Entries taken from a collection:
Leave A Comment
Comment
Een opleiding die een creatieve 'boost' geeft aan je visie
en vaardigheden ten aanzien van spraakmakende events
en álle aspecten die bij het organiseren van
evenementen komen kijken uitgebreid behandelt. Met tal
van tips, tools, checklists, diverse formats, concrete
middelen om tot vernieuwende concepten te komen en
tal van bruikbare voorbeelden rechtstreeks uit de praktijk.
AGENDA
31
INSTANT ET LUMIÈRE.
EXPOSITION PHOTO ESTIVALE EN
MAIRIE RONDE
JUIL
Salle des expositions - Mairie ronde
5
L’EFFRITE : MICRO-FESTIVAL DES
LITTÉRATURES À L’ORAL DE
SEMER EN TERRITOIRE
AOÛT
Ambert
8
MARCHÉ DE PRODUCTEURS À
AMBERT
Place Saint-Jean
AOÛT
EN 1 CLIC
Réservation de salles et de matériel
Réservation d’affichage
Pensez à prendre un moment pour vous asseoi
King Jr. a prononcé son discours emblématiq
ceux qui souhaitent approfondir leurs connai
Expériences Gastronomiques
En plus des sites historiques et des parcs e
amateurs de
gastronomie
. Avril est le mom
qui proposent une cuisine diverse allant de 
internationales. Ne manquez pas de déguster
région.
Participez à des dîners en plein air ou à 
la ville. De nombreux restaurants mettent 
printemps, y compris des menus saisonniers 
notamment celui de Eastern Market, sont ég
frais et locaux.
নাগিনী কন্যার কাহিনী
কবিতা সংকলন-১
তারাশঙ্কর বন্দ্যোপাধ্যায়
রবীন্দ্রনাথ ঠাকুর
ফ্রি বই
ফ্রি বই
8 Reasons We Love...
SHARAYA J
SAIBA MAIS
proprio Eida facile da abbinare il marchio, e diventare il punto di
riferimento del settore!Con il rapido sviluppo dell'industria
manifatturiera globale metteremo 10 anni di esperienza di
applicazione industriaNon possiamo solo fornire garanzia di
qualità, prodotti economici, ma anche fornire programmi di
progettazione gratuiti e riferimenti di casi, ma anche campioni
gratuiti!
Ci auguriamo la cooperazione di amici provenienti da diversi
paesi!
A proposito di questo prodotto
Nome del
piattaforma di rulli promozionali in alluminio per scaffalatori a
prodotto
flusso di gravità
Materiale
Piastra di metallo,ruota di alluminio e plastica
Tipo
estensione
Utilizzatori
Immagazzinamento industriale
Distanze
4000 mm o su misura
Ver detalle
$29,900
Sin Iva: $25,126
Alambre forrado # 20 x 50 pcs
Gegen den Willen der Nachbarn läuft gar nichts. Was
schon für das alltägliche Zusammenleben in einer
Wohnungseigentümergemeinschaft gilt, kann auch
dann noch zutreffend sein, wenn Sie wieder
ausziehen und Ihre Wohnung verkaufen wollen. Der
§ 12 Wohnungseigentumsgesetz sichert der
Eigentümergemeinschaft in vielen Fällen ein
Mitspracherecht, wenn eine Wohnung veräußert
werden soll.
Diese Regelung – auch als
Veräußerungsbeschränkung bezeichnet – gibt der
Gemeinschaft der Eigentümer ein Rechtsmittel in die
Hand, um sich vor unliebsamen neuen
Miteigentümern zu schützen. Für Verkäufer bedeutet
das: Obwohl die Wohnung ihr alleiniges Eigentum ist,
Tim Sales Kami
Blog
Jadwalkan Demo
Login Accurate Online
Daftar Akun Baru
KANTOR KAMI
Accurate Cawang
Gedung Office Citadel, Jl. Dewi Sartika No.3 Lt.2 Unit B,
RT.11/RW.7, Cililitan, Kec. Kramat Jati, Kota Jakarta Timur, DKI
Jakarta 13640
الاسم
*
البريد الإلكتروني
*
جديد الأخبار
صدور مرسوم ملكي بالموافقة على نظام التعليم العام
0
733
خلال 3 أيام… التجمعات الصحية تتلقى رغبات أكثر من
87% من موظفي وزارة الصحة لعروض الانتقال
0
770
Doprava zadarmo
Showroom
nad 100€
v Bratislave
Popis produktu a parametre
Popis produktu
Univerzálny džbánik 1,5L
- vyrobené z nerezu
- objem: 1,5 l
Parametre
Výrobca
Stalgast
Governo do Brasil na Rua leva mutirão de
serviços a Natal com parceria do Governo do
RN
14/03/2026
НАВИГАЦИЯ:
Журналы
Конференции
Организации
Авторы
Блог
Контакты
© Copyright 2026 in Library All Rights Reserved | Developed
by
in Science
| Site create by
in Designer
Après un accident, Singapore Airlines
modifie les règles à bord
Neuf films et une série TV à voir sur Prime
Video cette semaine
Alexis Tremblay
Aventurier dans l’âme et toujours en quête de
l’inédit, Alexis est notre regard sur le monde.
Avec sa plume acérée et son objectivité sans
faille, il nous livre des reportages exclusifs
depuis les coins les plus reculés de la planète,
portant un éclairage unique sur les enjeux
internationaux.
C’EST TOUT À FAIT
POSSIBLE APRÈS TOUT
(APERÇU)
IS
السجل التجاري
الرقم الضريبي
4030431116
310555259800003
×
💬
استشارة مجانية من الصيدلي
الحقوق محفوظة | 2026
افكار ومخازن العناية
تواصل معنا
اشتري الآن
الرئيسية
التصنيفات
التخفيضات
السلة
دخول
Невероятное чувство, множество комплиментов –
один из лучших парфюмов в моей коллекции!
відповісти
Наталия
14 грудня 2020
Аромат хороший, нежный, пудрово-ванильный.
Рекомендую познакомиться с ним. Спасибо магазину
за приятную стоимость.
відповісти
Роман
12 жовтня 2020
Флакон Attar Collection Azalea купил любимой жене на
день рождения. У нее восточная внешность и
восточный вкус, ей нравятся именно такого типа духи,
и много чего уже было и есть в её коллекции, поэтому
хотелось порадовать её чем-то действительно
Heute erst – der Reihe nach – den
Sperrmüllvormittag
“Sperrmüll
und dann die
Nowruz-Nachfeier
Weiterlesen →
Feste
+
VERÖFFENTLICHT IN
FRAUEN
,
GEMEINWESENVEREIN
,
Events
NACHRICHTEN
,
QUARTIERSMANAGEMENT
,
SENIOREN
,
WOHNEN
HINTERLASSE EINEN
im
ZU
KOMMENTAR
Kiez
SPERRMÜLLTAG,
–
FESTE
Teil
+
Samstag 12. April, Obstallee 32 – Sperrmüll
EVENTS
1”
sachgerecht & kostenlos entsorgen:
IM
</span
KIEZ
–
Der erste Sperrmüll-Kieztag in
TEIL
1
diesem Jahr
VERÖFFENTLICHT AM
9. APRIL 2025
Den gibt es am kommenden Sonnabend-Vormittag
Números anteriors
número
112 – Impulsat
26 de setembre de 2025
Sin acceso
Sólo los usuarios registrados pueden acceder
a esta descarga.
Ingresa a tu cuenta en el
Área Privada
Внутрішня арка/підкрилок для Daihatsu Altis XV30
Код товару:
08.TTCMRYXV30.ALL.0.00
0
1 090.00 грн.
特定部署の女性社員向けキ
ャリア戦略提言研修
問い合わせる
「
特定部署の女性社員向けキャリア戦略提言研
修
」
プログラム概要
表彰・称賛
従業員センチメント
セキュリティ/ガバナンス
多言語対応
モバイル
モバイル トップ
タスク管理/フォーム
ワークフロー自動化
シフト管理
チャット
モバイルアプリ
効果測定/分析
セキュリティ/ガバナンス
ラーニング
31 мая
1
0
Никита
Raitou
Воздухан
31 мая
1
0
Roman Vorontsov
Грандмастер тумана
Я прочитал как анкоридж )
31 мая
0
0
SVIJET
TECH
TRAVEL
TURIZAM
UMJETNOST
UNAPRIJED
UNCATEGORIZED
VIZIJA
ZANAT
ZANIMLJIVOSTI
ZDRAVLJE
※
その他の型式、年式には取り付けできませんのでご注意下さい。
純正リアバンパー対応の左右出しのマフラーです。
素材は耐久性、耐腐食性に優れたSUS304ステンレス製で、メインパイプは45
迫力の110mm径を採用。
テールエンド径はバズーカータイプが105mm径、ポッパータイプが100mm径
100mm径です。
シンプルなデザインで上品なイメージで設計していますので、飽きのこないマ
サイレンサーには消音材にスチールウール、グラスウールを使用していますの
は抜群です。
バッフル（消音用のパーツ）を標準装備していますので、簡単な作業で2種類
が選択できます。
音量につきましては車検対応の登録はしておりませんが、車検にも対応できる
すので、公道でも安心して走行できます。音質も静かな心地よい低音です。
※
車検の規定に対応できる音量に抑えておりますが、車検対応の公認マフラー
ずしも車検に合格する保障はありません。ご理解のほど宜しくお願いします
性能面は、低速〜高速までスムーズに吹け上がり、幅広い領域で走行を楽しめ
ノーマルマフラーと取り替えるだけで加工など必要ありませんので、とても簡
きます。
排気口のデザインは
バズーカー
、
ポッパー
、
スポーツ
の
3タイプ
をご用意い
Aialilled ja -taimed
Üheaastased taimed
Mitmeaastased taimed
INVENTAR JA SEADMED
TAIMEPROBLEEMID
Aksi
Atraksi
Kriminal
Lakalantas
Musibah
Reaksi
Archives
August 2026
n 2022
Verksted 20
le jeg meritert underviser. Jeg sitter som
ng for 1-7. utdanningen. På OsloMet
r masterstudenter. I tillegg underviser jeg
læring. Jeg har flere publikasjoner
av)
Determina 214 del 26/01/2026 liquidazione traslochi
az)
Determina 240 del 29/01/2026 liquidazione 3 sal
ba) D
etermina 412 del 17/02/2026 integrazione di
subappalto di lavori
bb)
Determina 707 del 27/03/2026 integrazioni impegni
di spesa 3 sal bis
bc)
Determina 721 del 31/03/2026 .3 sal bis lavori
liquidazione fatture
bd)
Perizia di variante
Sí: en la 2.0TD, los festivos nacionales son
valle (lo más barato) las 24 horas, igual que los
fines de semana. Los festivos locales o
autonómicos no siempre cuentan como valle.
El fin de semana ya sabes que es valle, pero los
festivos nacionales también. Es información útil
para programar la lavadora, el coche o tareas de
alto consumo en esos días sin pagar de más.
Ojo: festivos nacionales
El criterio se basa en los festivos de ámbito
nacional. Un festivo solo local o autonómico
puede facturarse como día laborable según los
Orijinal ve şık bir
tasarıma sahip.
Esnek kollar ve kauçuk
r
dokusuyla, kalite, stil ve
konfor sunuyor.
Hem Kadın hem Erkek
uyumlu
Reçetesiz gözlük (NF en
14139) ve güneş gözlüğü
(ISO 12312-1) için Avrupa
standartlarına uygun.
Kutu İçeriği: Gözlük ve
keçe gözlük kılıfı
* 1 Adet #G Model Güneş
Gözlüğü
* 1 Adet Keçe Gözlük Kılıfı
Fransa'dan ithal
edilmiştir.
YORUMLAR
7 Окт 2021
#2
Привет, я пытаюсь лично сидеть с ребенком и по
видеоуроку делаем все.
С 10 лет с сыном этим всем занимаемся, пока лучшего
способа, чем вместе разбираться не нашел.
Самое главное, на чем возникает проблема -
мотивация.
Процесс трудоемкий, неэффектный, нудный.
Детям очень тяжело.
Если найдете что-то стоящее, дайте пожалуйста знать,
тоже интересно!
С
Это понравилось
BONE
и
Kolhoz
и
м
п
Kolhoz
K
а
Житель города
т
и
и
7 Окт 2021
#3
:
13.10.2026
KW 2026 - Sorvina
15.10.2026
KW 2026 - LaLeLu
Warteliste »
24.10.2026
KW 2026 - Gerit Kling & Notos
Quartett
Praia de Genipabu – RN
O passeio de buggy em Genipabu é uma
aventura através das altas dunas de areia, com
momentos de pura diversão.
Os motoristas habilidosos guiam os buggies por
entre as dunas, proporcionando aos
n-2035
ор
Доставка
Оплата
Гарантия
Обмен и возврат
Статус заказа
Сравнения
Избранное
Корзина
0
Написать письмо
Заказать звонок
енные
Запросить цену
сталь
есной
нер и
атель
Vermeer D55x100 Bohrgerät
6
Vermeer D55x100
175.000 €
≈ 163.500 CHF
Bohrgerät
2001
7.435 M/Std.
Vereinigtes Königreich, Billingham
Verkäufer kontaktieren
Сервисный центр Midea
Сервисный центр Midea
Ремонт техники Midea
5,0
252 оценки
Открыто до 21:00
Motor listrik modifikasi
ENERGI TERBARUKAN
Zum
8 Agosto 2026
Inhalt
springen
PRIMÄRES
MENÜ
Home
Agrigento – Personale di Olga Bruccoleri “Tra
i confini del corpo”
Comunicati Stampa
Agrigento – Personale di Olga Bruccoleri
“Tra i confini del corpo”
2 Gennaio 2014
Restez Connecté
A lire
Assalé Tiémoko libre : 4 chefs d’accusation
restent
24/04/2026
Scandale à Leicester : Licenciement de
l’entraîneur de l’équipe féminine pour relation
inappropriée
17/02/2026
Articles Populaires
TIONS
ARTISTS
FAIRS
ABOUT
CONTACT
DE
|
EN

AIM OF THE TASK »
Can you recast the items above, from the first line up to and including the line with "middelen om tot", as a numbered list with any blank lines left out?

WRITTEN RESPONSE »
1. Leave A Comment
2. Comment
3. Een opleiding die een creatieve 'boost' geeft aan je visie
4. en vaardigheden ten aanzien van spraakmakende events
5. en álle aspecten die bij het organiseren van
6. evenementen komen kijken uitgebreid behandelt. Met tal
7. van tips, tools, checklists, diverse formats, concrete
8. middelen om tot vernieuwende concepten te komen en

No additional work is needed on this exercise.